Fanchon  DELIGNE



Je suis née à Bruxelles en 1974.

Vers l’âge de sept ans, j’apprends mes premiers mots dans une langue étrangère, celle d’une mystérieuse tante par alliance venue de Moscou. Cette rencontre enfantine et jubilatoire avec le russe est sans doute le premier caillou qui jalonne mon chemin vers la traduction. Quelque dix ans plus tard, la soif de lire des auteurs russes « dans le texte » me décide à suivre des études de slavistique.

Hasards et rencontres de la vie me mènent ensuite à travailler plusieurs années comme chercheuse au sein d’équipes spécialisées dans le paléo-environnement et, de fil en aiguille, à traduire un ouvrage consacré à l’histoire de l’archéologie en Russie.
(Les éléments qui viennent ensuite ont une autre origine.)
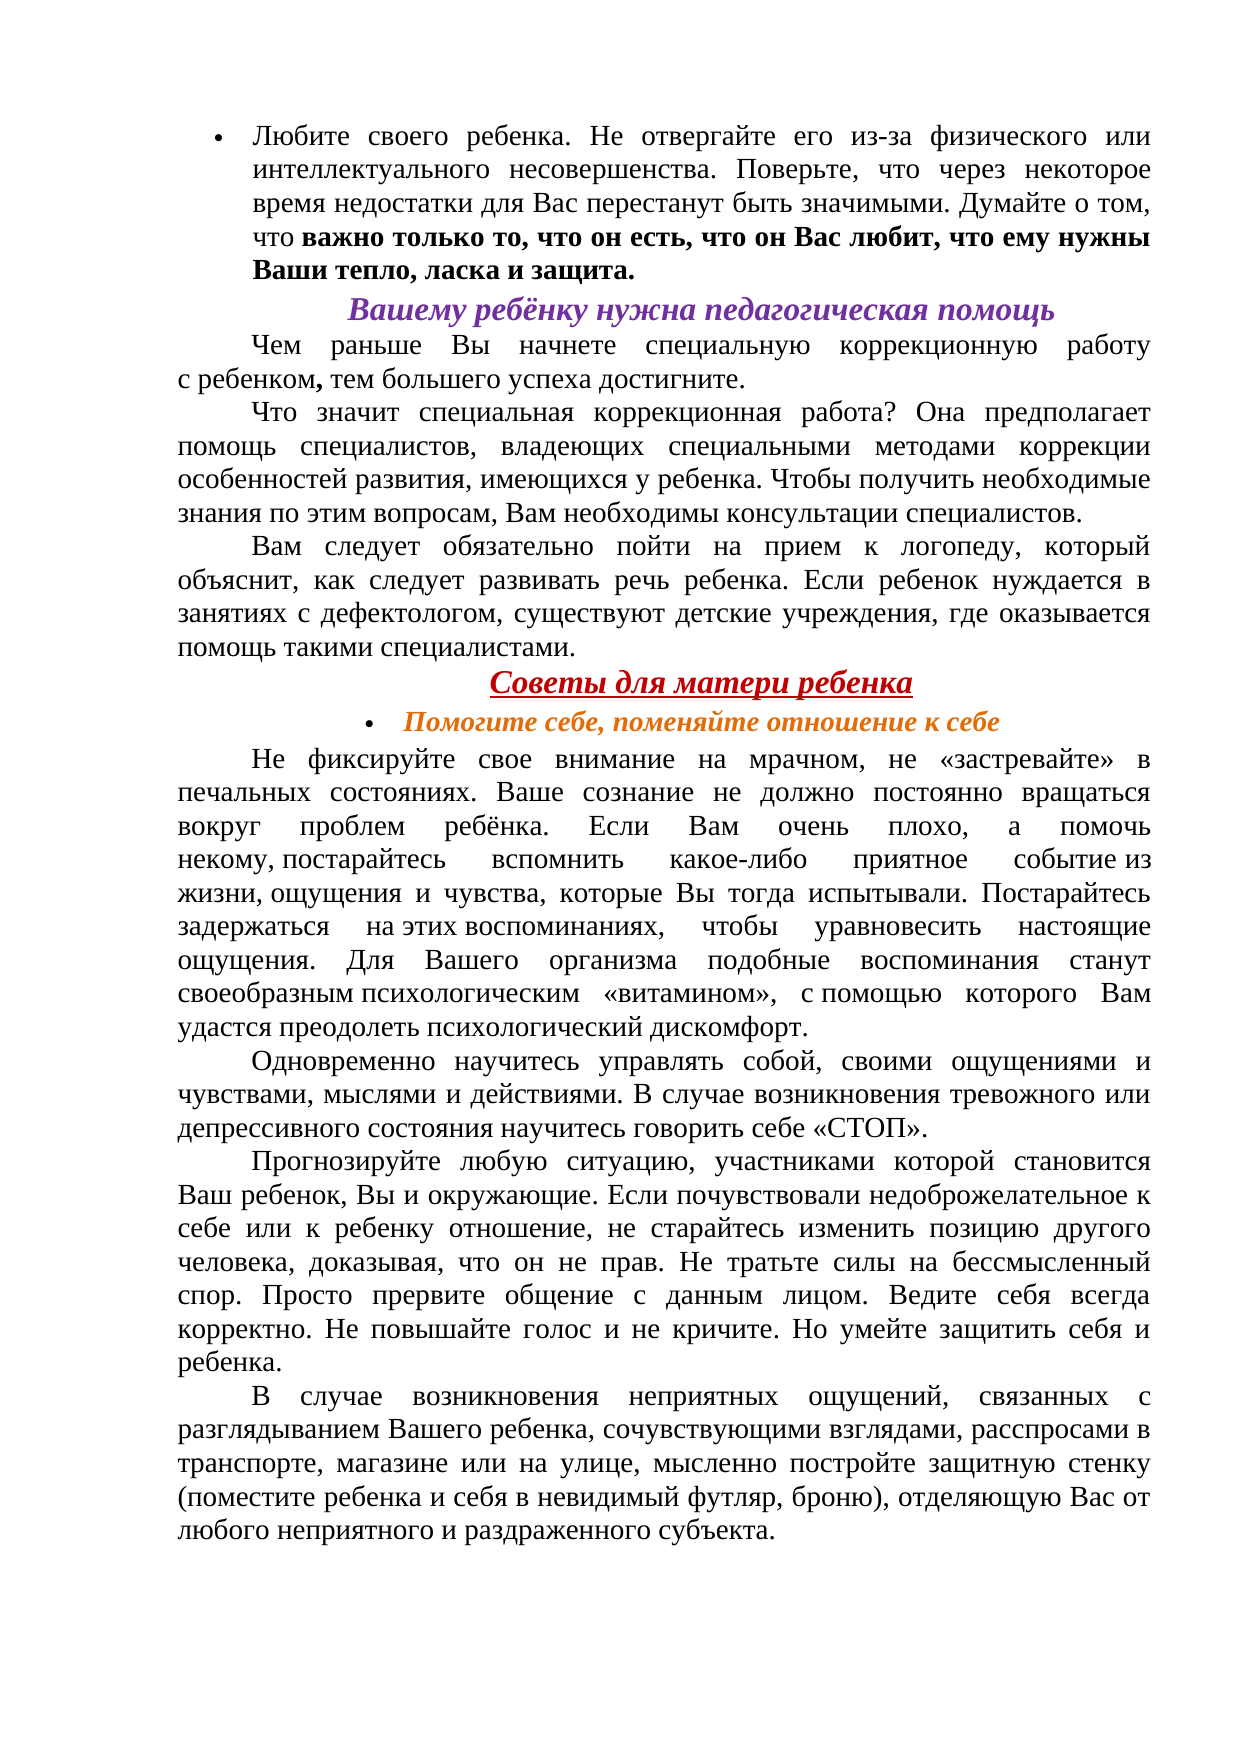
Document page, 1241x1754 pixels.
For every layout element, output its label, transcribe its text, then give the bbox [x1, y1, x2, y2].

text Не фиксируйте свое внимание на мрачном, не «застревайте» в печальных состояниях. Ваше сознание не должно постоянно вращаться вокруг проблем ребёнка. Если Вам очень плохо, а помочь некому, постарайтесь вспомнить какое-либо приятное событие из жизни, ощущения и чувства, которые Вы тогда испытывали. Постарайтесь задержаться на этих воспоминаниях, чтобы уравновесить настоящие ощущения. Для Вашего организма подобные воспоминания станут своеобразным психологическим «витамином», с помощью которого Вам удастся преодолеть психологический дискомфорт. [177, 741, 1152, 1043]
text Вашему ребёнку нужна педагогическая помощь [177, 289, 1152, 327]
text Прогнозируйте любую ситуацию, участниками которой становится Ваш ребенок, Вы и окружающие. Если почувствовали недоброжелательное к себе или к ребенку отношение, не старайтесь изменить позицию другого человека, доказывая, что он не прав. Не тратьте силы на бессмысленный спор. Просто прервите общение с данным лицом. Ведите себя всегда корректно. Не повышайте голос и не кричите. Но умейте защитить себя и ребенка. [177, 1143, 1152, 1378]
text В случае возникновения неприятных ощущений, связанных с разглядыванием Вашего ребенка, сочувствующими взглядами, расспросами в транспорте, магазине или на улице, мысленно постройте защитную стенку (поместите ребенка и себя в невидимый футляр, броню), отделяющую Вас от любого неприятного и раздраженного субъекта. [177, 1378, 1152, 1546]
text Вам следует обязательно пойти на прием к логопеду, который объяснит, как следует развивать речь ребенка. Если ребенок нуждается в занятиях с дефектологом, существуют детские учреждения, где оказывается помощь такими специалистами. [177, 528, 1152, 663]
list Помогите себе, поменяйте отношение к себе [214, 704, 1152, 738]
text Одновременно научитесь управлять собой, своими ощущениями и чувствами, мыслями и действиями. В случае возникновения тревожного или депрессивного состояния научитесь говорить себе «СТОП». [177, 1043, 1152, 1143]
text Советы для матери ребенка [177, 663, 1152, 701]
list Любите своего ребенка. Не отвергайте его из-за физического или интеллектуального несовершенства. Поверьте, что через некоторое время недостатки для Вас перестанут быть значимыми. Думайте о том, что важно только то, что он есть, что он Вас любит, что ему нужны Ваши тепло, ласка и защита. [215, 118, 1152, 286]
text Чем раньше Вы начнете специальную коррекционную работу с ребенком, тем большего успеха достигните. [177, 327, 1152, 394]
text Что значит специальная коррекционная работа? Она предполагает помощь специалистов, владеющих специальными методами коррекции особенностей развития, имеющихся у ребенка. Чтобы получить необходимые знания по этим вопросам, Вам необходимы консультации специалистов. [177, 394, 1152, 528]
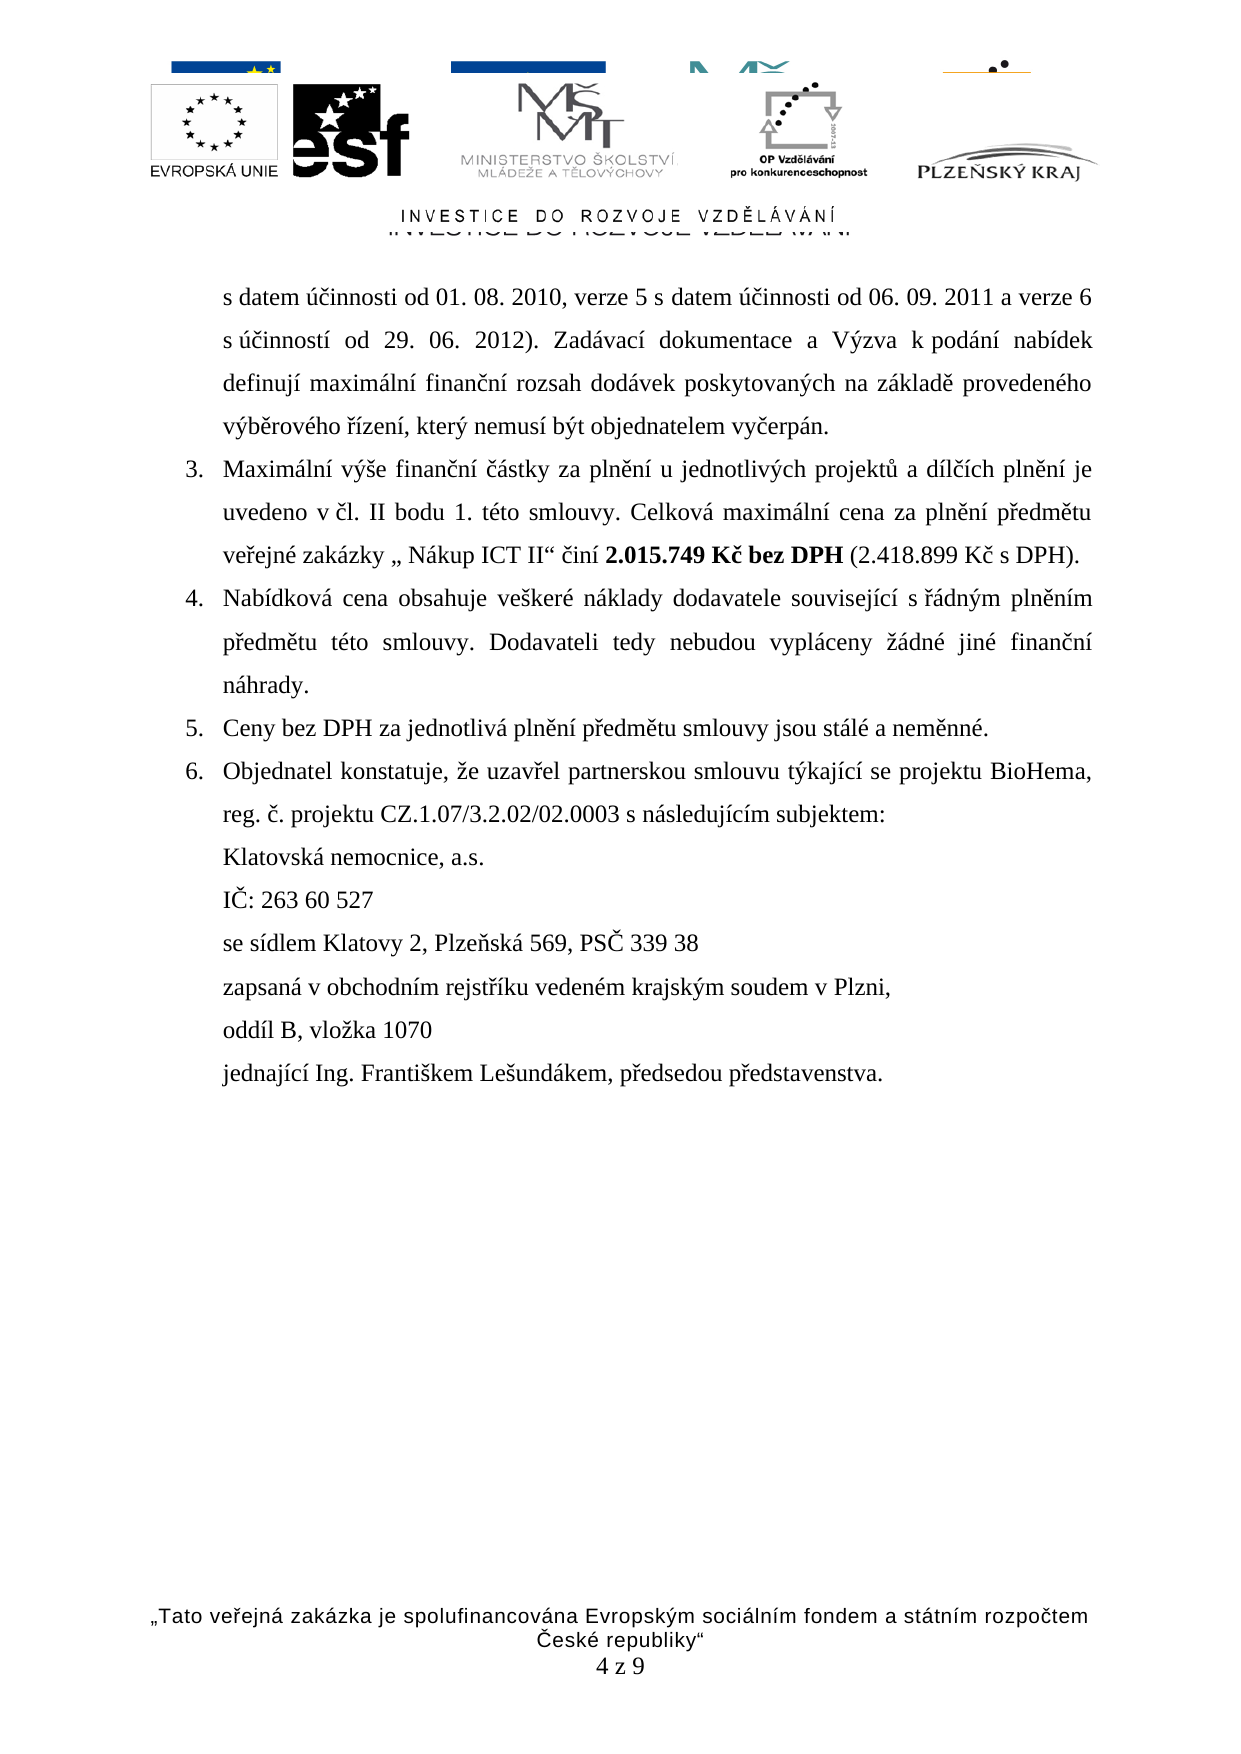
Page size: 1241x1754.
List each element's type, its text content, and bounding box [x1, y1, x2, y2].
Parallèlement à mes activités de chercheuse, puis d’enseignante, je prends part aux ateliers du Centre de Traduction littéraire de Bruxelles et à la première Fabrique des Traducteurs franco-russe d’Arles, qui me permettent d’aiguiser mes outils.

Une nouvelle traduction, celle des mémoires de Nikolaï Grabar (père d’André Grabar), homme de loi russe emporté dans le tourbillon de la révolution, me révèle une passion : faire partager les témoignages de la grande et de la petite Histoire russe. Cette passion se confirme dans mon travail sur les souvenirs du poète Vladislav Khodassévitch, et avec elle, mon appétit pour un métier infiniment riche, où on ne cesse de (re)découvrir sa propre langue et celle de l’autre, et où chaque livre offre de nouveaux territoires à explorer et à comprendre.